Le “conversazioni notturne” del cardinal Martini
Recensione di D. P. tratta da Acqua di fonte n.49 del Dicembre 2008
C’è chi pensa che le recensioni si scrivono per far vendere un libro. Può essere. Ma non è questo il caso. Un libro del cardinal Martini non ha bisogno di alcun supporto pubblicitario. E in effetti la sua ultima opera (Conversazioni notturne a Gerusalemme. Sul rischio della fede, Mondadori, 2008)a una settimana dall’uscita è già alla seconda edizione! Personalmente amo intendere la “recensione” come l’occasione per riflettere su problemi o temi oggetto del volume in questione e suggerire, eventualmente, l’utilità che ne può derivare.
Me lo sono chiesto ancora una volta leggendo con avidità queste sue “Conversazioni notturne a Gerusalemme sul rischio della fede”, un libro in cui risponde alle domande che gli rivolge un confratello gesuita austriaco, p. Georg Sporschill, che da anni assiste minori di strada e bambini abbandonati in Romania e Moldavia.
Un esempio: “Non so che farmene della fede. Non ho nulla in contrario, ma cosa dovrebbe darmi la Chiesa? Qualcosa di superiore esiste senz’altro. Amo la natura, mi piacciono gli animali. Per me gli amici sono la cosa più importante. Sto bene, che altro mi serve?” (David), oppure: “Il papa ha attaccato i musulmani, poi ha criticato i protestanti, e adesso torna la messa in latino. Per me si mette male (René).
Chiarezza e immediatezza, tanto nelle domande quanto nelle risposte. Chiarezza che comprende nel cardinale la confessione onesta delle difficoltà che rimangono, delle crepe che sussistono, della fatica che bisogna fare.
I temi affrontati nel volume sono molti: non è possibile anche solo farvi un accenno. Sono gli interrogativi che oggi molti si pongono, dentro e fuori la Chiesa. Per questo il libro aiuterà molti a “respirare”. Ciò che rende accattivante la scrittura del cardinale è la maniera con cui si mette personalmente in gioco in modo disarmante, lontanissimo da quel linguaggio “ecclesiastico” formale e distaccato che riesce a rendere fredda e burocratica persino l’omelia di un funerale!

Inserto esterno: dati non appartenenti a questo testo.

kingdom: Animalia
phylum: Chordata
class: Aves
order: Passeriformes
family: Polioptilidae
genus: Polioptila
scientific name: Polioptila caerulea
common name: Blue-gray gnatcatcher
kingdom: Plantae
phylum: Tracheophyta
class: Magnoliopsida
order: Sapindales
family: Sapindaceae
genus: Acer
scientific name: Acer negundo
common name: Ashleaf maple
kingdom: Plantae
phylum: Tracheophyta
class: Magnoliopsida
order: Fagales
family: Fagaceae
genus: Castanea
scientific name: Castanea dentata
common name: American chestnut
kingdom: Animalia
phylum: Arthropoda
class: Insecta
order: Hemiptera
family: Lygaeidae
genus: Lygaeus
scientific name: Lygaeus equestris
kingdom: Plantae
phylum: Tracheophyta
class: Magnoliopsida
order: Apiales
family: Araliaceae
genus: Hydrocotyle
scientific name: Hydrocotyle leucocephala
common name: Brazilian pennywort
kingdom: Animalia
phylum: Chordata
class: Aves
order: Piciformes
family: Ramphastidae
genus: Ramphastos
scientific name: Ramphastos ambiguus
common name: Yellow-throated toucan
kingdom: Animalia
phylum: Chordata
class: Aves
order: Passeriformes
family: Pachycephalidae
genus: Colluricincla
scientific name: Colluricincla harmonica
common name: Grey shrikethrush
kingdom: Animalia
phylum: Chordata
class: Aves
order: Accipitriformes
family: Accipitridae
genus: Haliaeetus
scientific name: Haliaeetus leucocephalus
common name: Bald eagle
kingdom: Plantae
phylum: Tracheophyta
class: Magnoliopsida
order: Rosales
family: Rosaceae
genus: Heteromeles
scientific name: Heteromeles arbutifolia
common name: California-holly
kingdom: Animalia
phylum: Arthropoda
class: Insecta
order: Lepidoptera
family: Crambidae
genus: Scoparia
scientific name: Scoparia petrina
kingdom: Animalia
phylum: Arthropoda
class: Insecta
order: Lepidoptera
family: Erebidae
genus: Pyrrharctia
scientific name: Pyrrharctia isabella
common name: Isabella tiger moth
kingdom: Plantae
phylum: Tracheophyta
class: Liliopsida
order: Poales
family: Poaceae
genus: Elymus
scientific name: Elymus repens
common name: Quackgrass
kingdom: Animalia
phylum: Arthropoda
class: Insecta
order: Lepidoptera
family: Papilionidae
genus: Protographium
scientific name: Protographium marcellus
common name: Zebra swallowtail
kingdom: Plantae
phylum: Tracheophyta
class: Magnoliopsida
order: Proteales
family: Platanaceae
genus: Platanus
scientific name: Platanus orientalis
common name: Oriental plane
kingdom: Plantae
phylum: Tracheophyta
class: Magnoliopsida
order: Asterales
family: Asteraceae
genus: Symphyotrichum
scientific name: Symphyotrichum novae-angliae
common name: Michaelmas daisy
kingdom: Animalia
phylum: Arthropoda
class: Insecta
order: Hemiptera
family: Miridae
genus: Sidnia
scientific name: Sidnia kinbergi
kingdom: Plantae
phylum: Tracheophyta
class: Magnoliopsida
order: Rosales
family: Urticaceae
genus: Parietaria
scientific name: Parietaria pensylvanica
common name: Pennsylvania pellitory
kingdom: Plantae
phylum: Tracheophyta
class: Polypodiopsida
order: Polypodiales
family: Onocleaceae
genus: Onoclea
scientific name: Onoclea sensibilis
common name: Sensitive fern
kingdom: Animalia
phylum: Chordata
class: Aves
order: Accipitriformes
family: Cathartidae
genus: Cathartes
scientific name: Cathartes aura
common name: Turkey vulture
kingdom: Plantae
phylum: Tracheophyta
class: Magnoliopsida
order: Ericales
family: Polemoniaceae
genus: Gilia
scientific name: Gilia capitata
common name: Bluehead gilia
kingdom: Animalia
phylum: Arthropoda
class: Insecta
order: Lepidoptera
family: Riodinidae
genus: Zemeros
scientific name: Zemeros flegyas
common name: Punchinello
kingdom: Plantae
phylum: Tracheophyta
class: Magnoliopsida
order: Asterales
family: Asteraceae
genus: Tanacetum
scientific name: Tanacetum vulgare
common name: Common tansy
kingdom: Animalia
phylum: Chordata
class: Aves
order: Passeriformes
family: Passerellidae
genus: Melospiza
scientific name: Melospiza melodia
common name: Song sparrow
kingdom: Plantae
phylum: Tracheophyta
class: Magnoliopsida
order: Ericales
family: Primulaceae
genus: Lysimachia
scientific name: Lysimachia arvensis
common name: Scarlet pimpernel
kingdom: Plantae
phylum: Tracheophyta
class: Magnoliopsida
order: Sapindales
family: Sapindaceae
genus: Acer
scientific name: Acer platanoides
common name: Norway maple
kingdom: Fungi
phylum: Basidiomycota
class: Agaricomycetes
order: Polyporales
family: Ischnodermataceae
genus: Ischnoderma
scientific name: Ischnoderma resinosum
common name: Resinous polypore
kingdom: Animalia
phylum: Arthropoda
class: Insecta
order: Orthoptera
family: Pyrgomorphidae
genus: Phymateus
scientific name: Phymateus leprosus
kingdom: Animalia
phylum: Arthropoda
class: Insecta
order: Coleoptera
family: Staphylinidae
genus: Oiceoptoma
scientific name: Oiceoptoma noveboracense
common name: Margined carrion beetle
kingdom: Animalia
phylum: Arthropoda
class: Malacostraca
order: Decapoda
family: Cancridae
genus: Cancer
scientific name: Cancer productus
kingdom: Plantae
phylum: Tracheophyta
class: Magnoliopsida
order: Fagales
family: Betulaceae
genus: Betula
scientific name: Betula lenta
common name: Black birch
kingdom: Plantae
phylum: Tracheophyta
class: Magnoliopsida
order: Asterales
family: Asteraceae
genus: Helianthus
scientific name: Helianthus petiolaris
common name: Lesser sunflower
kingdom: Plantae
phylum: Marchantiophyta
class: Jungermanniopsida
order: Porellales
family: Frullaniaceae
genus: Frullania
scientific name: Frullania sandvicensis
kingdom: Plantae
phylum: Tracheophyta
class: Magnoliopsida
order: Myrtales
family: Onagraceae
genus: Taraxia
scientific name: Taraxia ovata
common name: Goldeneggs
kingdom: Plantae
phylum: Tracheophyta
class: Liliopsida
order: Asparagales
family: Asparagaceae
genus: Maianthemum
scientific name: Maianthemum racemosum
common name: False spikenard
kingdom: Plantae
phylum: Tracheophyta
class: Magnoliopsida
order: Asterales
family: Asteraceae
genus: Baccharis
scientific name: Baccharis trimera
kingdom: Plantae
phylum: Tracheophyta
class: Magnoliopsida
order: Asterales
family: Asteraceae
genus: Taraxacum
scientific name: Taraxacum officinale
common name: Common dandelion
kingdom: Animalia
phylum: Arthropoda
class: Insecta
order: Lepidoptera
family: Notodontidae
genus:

Data la circostanza da cui è nato, nel volume si parla moltissimo di giovani, ma anche su questo devo dire che il linguaggio è alieno da certa retorica giovanilista fatta di proclamazioni astratte che lasciano il tempo che trovano.
I giovani, per Martini, devono esere ascoltati, presi sul serio, responsabilizzati, chiamati al coraggio (quante volte ritorna questa parola!) di rischiare scelte impegnative sempre più difficili nella nostra società del benessere che addormenta e rende pigri. La “cordialità” con cui molte situazioni e problemi sono affrontati non va disgiunta dalla radicalità della proposta che non deve mancare.